An Evening of Bernstein and Robbins
Through Sunday, Mar. 24
We’d anticipate broad artistic and emotional bandwidth in a night devoted to Jerome Robbins and Leonard Bernstein, and Carolina Ballet doesn’t disappoint with this imaginative quartet of works. The show contrasts the brash, broad-shouldered Fancy Free—which presaged the principals’ Broadway premiere in On the Town—with Robbins’s introspective Afternoon of a Faun, a lucid dream enveloping two dancers’ encounter in a rehearsal studio in Debussy’s Impressionism.
Between these, Zalman Raffael, the co-artistic director of Carolina Ballet, animates two early Bernstein chamber-music works. The trio in A Graceful, Lighthearted Sonata exhibits a freeness and bonhomie reminiscent of Paul Taylor, while in the more ambiguous Metaphorical Heart, three pairs of dancers chart divergent levels of alienation and engagement against a background of well-sculpted choral formations. A witty show-and-tell sequence asks how obvious we have to be to communicate, interpersonally and in dance.
In Afternoon, Robbins places us behind an unconventional fourth wall: a mirror in a ballet studio. There’s an air of inquiry as soloist Sam Ainley contemplates the mirror between him and us, as he scans his articulate form for all it discloses. That air intensifies as Lily Wills enters in her own reverie, before the two delicately probe the possibilities between them.
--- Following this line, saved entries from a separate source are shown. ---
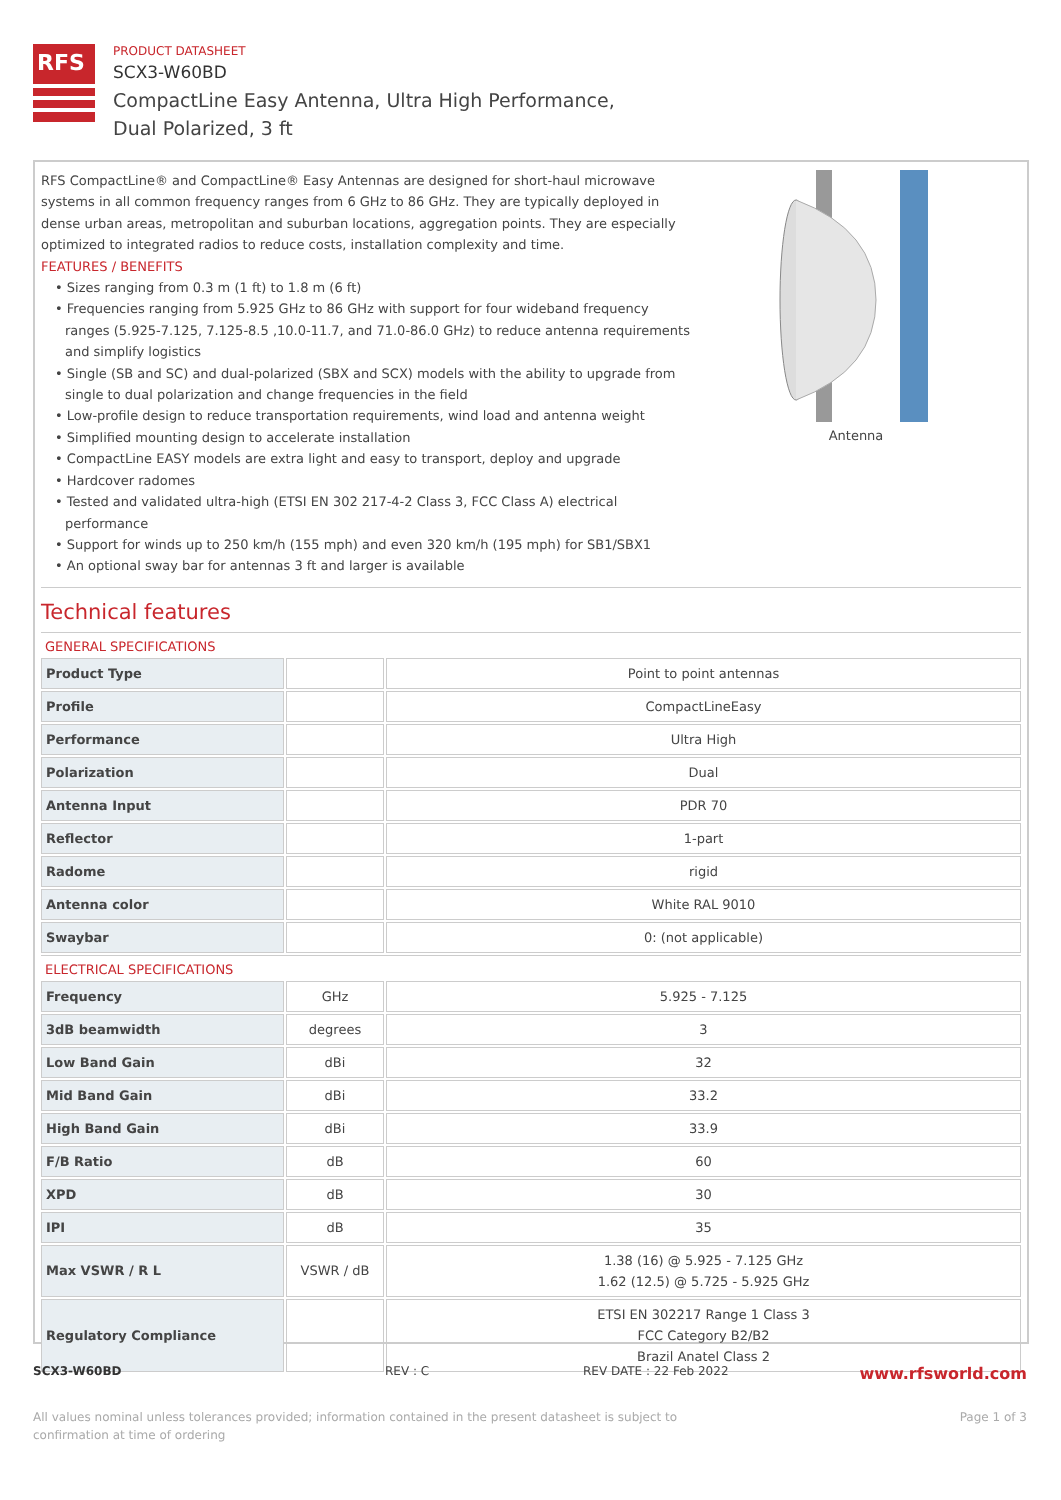RFS
PRODUCT DATASHEET
SCX3-W60BD
CompactLine Easy Antenna, Ultra High Performance,
Dual Polarized, 3 ft
RFS CompactLine® and CompactLine® Easy Antennas are designed for short-haul microwave systems in all common frequency ranges from 6 GHz to 86 GHz. They are typically deployed in dense urban areas, metropolitan and suburban locations, aggregation points. They are especially optimized to integrated radios to reduce costs, installation complexity and time.
FEATURES / BENEFITS
• Sizes ranging from 0.3 m (1 ft) to 1.8 m (6 ft)
• Frequencies ranging from 5.925 GHz to 86 GHz with support for four wideband frequency ranges (5.925-7.125, 7.125-8.5 ,10.0-11.7, and 71.0-86.0 GHz) to reduce antenna requirements and simplify logistics
• Single (SB and SC) and dual-polarized (SBX and SCX) models with the ability to upgrade from single to dual polarization and change frequencies in the field
• Low-profile design to reduce transportation requirements, wind load and antenna weight
• Simplified mounting design to accelerate installation
• CompactLine EASY models are extra light and easy to transport, deploy and upgrade
• Hardcover radomes
• Tested and validated ultra-high (ETSI EN 302 217-4-2 Class 3, FCC Class A) electrical performance
• Support for winds up to 250 km/h (155 mph) and even 320 km/h (195 mph) for SB1/SBX1
• An optional sway bar for antennas 3 ft and larger is available
Antenna
Technical features
GENERAL SPECIFICATIONS
| Product Type | | Point to point antennas |
| Profile | | CompactLineEasy |
| Performance | | Ultra High |
| Polarization | | Dual |
| Antenna Input | | PDR 70 |
| Reflector | | 1-part |
| Radome | | rigid |
| Antenna color | | White RAL 9010 |
| Swaybar | | 0: (not applicable) |
ELECTRICAL SPECIFICATIONS
| Frequency | GHz | 5.925 - 7.125 |
| 3dB beamwidth | degrees | 3 |
| Low Band Gain | dBi | 32 |
| Mid Band Gain | dBi | 33.2 |
| High Band Gain | dBi | 33.9 |
| F/B Ratio | dB | 60 |
| XPD | dB | 30 |
| IPI | dB | 35 |
| Max VSWR / R L | VSWR / dB | 1.38 (16) @ 5.925 - 7.125 GHz 1.62 (12.5) @ 5.725 - 5.925 GHz |
| Regulatory Compliance | | ETSI EN 302217 Range 1 Class 3 FCC Category B2/B2 Brazil Anatel Class 2 |
SCX3-W60BD REV : C REV DATE : 22 Feb 2022 www.rfsworld.com
All values nominal unless tolerances provided; information contained in the present datasheet is subject to confirmation at time of ordering Page 1 of 3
As three fun-loving, sarcastic, competitive—and often short-fused—sailor boys on shore leave, Kiefer Curtis, Maxmilian Isaacson, and Yevgeny Shlapko keep each other, and us, perpetually off-balance in 1944’s Fancy Free. After being amusingly schooled by Courtney Schenberger’s confident metropolitan woman, these playful rubes, not quite ready for the big city, kick heels and cartwheel into a Manhattan dive, where one meets a potential paramour in a passionate pas de deux. But when a comic brawl breaks out to Bernstein’s jagged, jazzy polyrhythms, lust’s labors are lost. Time to haul anchor, boys.